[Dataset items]
**********
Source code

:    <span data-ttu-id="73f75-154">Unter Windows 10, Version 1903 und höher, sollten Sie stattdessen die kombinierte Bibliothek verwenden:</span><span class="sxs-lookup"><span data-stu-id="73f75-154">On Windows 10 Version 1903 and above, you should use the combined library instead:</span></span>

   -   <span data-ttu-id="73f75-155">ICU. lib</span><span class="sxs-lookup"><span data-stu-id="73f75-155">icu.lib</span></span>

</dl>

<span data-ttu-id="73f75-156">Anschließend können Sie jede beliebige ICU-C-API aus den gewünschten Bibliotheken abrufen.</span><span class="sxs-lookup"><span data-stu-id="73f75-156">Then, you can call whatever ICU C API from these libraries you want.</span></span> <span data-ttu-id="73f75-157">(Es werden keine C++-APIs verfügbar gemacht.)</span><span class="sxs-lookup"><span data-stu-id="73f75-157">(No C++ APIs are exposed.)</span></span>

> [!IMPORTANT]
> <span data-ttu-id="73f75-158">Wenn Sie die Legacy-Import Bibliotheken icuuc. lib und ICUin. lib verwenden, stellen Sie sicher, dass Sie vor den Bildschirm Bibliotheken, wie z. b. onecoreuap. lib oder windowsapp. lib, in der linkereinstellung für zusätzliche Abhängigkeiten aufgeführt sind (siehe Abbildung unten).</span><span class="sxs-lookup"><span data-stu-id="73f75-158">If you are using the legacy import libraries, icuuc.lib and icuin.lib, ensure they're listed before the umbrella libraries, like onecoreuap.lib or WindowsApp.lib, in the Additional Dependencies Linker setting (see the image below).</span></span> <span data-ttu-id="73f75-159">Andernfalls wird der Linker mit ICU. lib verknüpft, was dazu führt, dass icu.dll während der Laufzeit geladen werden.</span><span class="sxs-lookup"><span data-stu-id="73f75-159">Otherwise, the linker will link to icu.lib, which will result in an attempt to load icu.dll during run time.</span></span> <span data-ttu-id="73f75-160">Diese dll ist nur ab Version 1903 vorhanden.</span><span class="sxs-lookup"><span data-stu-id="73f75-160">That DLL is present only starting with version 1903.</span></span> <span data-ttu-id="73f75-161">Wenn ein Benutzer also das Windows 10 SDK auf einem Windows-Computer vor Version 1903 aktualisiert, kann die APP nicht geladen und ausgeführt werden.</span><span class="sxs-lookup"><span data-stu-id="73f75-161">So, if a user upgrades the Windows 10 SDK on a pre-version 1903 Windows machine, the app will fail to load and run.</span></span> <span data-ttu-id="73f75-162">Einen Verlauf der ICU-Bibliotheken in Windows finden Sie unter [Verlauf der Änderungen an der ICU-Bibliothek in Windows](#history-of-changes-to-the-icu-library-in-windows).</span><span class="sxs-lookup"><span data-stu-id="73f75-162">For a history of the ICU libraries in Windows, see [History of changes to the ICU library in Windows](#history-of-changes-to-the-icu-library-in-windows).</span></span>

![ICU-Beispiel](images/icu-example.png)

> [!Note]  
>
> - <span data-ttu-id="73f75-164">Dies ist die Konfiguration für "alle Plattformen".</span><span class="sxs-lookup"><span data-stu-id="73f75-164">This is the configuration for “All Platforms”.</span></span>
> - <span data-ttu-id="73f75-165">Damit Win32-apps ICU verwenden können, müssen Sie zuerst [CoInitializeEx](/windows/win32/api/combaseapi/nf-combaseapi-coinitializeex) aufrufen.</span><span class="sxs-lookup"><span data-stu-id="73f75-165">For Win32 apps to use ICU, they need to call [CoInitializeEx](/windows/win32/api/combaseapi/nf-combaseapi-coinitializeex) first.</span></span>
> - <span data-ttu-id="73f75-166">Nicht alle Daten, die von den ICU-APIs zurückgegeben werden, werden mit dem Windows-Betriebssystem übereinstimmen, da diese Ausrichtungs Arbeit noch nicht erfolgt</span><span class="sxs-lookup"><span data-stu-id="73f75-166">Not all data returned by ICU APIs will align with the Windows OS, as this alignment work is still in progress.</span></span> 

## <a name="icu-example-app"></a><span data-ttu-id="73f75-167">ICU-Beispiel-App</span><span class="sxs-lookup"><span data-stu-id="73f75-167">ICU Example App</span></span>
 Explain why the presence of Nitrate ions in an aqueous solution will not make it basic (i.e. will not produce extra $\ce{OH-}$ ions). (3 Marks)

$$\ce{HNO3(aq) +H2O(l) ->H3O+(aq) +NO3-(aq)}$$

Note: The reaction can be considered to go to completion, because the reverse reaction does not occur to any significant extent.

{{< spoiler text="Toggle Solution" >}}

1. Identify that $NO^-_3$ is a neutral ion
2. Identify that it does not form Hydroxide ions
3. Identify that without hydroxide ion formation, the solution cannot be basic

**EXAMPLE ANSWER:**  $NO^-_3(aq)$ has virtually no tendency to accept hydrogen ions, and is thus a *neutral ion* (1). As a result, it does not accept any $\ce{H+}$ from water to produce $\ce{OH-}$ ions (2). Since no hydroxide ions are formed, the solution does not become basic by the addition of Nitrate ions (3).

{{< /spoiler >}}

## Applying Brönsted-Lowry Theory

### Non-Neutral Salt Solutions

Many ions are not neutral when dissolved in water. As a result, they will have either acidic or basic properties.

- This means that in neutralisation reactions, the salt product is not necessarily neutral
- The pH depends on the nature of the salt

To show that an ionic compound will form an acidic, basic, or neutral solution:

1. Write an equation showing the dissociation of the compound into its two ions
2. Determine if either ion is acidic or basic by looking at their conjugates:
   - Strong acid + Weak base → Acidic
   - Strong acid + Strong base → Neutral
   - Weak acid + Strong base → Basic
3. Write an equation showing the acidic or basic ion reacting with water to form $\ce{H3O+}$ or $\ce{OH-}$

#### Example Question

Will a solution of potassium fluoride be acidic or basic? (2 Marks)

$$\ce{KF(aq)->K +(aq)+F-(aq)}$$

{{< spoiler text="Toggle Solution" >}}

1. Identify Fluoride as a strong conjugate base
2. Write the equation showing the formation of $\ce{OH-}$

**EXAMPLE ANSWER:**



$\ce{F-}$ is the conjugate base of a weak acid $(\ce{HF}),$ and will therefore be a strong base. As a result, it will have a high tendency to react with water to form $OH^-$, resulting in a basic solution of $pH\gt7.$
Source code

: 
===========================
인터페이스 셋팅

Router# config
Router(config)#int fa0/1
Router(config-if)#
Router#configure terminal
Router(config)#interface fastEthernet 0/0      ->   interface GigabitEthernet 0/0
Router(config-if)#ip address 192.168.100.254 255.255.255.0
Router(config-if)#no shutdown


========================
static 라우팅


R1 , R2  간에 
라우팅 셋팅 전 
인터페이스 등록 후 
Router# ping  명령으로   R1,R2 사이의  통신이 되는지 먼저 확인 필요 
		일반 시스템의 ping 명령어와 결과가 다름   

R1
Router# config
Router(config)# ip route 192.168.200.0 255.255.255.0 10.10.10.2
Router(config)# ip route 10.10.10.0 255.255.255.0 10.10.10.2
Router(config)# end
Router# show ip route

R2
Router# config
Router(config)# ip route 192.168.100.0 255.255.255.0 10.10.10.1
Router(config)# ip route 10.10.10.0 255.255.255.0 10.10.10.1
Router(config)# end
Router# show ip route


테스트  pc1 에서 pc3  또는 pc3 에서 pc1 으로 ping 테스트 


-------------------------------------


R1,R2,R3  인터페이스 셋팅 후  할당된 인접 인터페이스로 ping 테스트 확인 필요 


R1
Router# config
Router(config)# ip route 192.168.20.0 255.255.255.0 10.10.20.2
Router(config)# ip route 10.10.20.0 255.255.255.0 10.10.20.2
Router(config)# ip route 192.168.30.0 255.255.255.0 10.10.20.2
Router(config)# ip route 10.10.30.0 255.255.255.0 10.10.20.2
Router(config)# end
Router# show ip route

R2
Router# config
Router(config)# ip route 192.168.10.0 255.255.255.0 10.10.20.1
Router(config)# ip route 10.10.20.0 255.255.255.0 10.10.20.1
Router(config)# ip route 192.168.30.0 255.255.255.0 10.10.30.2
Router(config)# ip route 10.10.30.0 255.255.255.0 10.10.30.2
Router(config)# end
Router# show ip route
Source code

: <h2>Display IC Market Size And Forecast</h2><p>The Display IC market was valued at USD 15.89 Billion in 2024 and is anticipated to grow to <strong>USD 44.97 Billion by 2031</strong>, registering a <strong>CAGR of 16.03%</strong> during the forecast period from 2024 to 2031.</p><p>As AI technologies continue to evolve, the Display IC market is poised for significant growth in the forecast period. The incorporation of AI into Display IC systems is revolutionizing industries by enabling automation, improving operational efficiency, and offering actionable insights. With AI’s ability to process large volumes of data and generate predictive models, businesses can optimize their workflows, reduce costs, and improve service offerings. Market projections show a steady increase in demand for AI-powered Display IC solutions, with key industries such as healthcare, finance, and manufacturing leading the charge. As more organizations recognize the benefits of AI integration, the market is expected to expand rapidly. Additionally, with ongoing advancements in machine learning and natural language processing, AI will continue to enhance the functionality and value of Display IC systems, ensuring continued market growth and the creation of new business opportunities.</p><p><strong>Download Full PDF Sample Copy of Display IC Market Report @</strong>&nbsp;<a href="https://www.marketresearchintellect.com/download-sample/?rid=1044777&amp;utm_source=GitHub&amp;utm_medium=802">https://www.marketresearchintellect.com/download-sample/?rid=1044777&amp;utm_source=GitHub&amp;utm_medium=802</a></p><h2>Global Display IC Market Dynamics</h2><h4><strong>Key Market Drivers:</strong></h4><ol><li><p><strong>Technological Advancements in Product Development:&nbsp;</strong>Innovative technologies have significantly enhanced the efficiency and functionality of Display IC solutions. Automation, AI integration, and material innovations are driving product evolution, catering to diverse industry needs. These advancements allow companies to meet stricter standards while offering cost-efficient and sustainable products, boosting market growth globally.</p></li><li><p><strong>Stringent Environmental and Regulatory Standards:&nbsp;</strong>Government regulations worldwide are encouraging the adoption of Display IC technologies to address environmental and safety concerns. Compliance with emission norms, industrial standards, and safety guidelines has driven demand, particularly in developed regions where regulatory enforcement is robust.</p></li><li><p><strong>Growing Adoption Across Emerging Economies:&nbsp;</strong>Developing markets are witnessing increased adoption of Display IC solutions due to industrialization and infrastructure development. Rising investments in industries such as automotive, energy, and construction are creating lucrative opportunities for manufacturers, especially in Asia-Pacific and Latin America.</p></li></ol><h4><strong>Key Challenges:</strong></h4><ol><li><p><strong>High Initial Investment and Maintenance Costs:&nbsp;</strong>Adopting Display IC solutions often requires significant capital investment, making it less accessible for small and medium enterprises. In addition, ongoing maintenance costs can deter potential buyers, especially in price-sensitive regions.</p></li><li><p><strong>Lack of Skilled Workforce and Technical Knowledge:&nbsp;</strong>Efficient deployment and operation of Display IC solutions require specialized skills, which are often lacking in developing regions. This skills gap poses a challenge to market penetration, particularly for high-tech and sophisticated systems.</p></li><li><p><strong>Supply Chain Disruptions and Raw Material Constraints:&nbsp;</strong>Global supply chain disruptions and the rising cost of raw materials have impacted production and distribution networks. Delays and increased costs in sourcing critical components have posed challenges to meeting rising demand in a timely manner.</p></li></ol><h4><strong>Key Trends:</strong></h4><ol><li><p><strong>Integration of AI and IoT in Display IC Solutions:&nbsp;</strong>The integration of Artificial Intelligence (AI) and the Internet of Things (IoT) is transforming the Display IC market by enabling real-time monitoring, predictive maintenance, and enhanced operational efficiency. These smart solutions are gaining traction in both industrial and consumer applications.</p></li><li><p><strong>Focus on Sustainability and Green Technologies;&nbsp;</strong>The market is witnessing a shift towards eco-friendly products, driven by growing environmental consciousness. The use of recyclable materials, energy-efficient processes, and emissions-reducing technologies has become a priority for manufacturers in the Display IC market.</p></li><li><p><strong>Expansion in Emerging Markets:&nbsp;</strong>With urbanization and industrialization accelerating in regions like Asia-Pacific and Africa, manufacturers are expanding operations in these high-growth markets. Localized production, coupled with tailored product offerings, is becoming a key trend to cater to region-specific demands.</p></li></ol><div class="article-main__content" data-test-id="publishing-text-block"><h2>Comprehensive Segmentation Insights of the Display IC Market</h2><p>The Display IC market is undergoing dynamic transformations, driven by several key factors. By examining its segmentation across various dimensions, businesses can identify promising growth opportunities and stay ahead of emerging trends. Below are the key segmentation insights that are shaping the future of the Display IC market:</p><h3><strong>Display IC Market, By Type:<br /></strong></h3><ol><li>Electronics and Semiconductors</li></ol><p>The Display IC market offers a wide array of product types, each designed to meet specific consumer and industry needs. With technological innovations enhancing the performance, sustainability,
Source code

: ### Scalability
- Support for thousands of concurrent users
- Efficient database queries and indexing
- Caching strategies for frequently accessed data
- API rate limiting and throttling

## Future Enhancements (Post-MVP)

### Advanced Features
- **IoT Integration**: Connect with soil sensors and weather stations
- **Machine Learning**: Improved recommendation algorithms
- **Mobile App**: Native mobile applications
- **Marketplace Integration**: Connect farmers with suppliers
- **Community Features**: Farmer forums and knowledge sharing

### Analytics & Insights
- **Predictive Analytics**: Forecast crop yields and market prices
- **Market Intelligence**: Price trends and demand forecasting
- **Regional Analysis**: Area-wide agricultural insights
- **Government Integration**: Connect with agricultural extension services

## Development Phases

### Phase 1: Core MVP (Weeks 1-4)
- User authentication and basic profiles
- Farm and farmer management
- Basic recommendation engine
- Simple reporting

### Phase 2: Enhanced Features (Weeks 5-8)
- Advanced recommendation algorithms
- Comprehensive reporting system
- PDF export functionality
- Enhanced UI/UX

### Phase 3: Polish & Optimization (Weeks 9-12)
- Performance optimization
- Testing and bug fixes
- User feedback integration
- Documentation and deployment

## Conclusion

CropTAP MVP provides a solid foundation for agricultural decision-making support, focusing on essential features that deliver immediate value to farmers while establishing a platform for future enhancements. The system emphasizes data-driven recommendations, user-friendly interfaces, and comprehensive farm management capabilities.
**********
__The problem__
Write out every line of the entries that holds the word "Analytics".

__Task output__
### Analytics & Insights
- **Predictive Analytics**: Forecast crop yields and market prices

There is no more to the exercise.